The last goodbye
Kindness, reflection, and other lessons from people who leave us
I never understood the cult of Odesza.
Walking through the Eclipse Festival’s neon fanaticism, a friend and I unpack the album ‘The Last Goodbye.’ He says Odesza captures the feeling of when someone departs your life, but their imprint still remains.
People enter our lives for a reason — a karmic social contract or to impart a lesson long unlearned. Connections manifest through the choreography of serendipity and choice.
How could it be that of all the places I could have been that day, I chose to be there? Though I was unready, I curated a cast of characters that led me back to you.
We let the psychedelics talk. Among the delirium of lasers, vulnerability drips like a lazy river, thick and unhurried in its descent. The droplets we share carry the weight of late nights, tangled in the pain inflicted by others. But neither of us would trade the people we’ve met or the lessons we’ve learned.
The people who’ve affected us, they’ll always stay with you. Even now, the deep green bend around Town Lake reminds me of you.
The ones we’ve loved, their imprints hold a deep, mysterious continuity that make our lives better.
I lost my uncle David last week. He was the type of vegetarian, Tai-Chi practicing hippie who shouldn’t have left at his time. In his mid-70s, health remained his mantra. So much so, I will never forget the time he served me the driest, least appetizing buckwheat pancakes, in lieu of the sweet varietal synonymous with the morning.
Family members unanimously named kindness as his superpower.
It's beautiful to see someone who lives so authentically that their essence becomes a revelation to the people they touch. The understanding of what it means to be genuine is expanded by mere presence.
As terrible as I am at accepting breakups, friendship or romantic, I accept the Stoic surrender to death. Death extinguishes the tension between my anxious attachment to control and the romanticism that wants our connection to grow, better.
Death reminds us all is impermanent; Our time bound by the limit of mortality.
Even then, I don’t know if I’m properly grieving David. The past week, I’ve barely shed a tear. My numbness has bled into brain fog. Too many glasses of water spilled at dinner. I’m trying, though.
Through breath work — peeling away the protective sheath, layer by layer — and in this very act of inscribing my memories, I’m trying to cherish our sparse encounters.
Shuttling between the US and Thailand until college, I barely had time with my American side of the family. It wasn’t until the past two years, did I feel like our relationship began to flourish.
I last saw David at a family wedding in February. We danced to Cascada’s ‘Everytime We Touch.’ We dodged flying kippahs and sombreros vueltiaos during the horah. We drank cotton candy cocktails. I'm grateful our farewell was one of uninhibited joy.

[Saved entries]
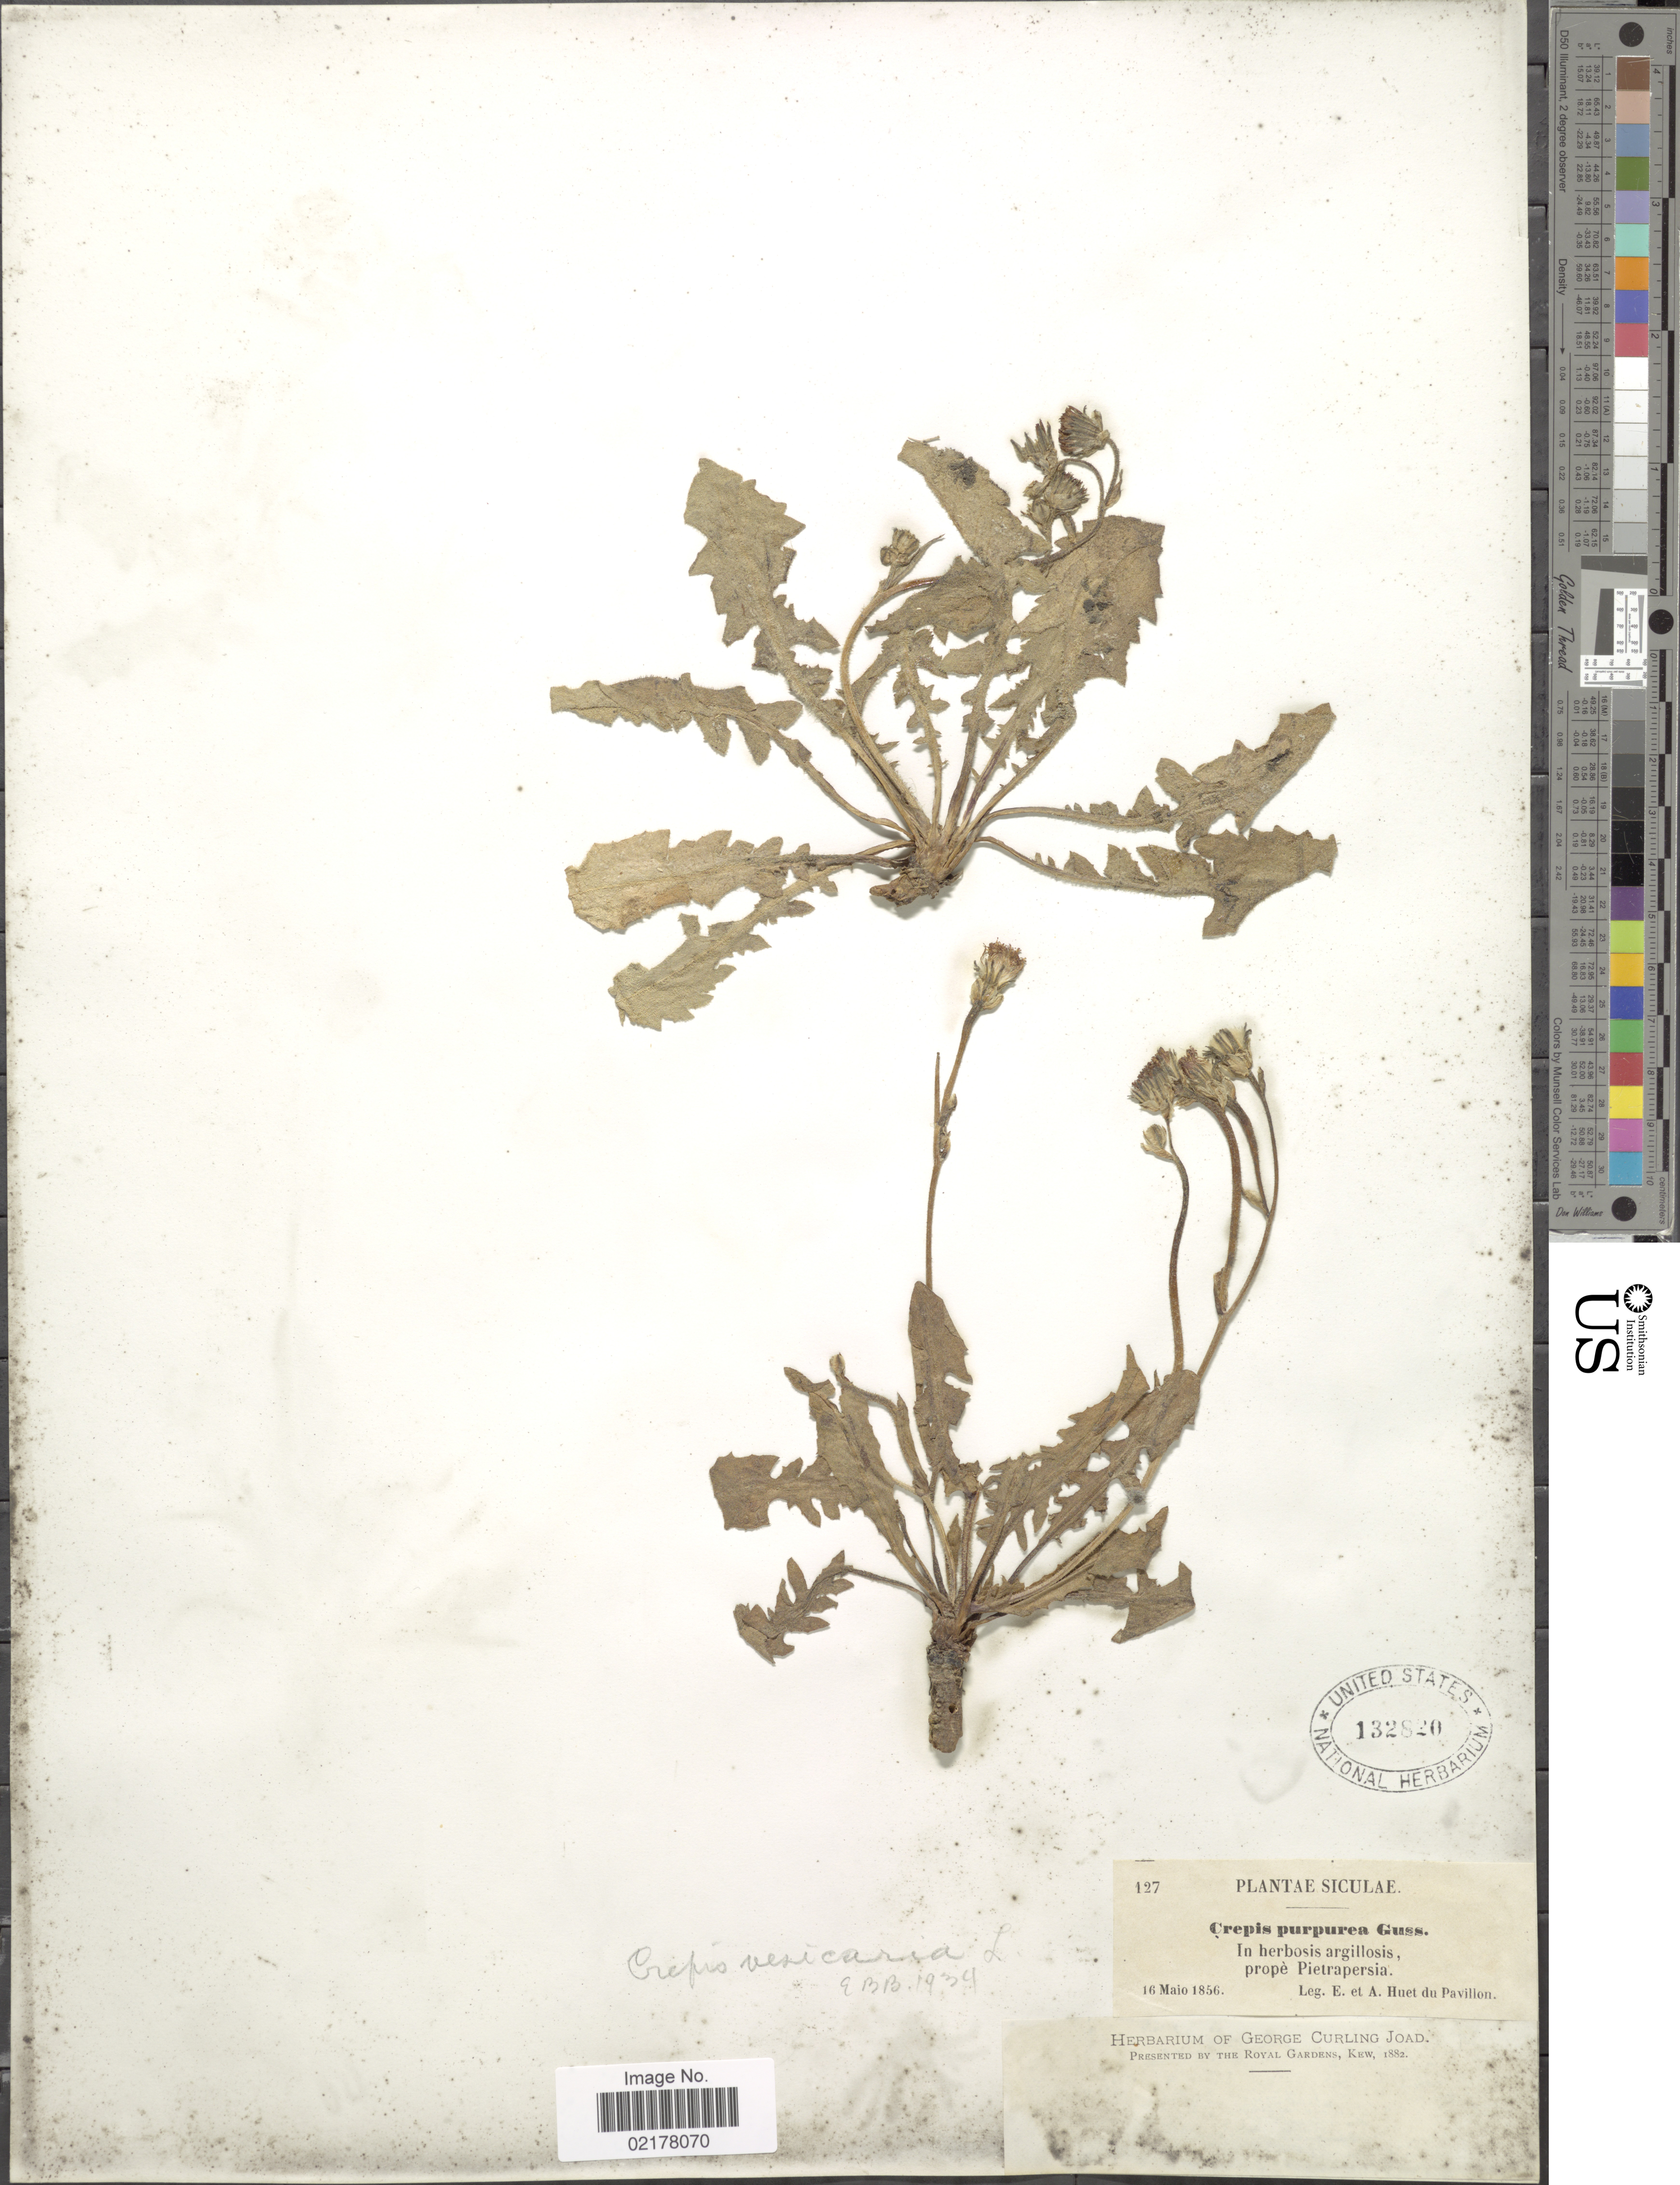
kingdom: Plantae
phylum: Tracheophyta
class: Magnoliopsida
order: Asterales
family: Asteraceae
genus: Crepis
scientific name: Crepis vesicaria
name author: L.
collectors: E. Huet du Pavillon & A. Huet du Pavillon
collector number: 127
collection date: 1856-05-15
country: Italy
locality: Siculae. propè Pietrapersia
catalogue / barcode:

**SHORT EXERCISE 1**
Render this sentence from the essay into Spanish: "Family members unanimously named kindness as his superpower."
**SHORT EXERCISE 2**
Print the passage of the essay that begins at the words "Even then, I" and stops after the words "I’m trying, though.".
None of the rows is required for the work that follows.

**ANSWER 1**
Los miembros de la familia nombraron por unanimidad la bondad como su superpoder.

**ANSWER 2**
Even then, I don’t know if I’m properly grieving David. The past week, I’ve barely shed a tear. My numbness has bled into brain fog. Too many glasses of water spilled at dinner. I’m trying, though.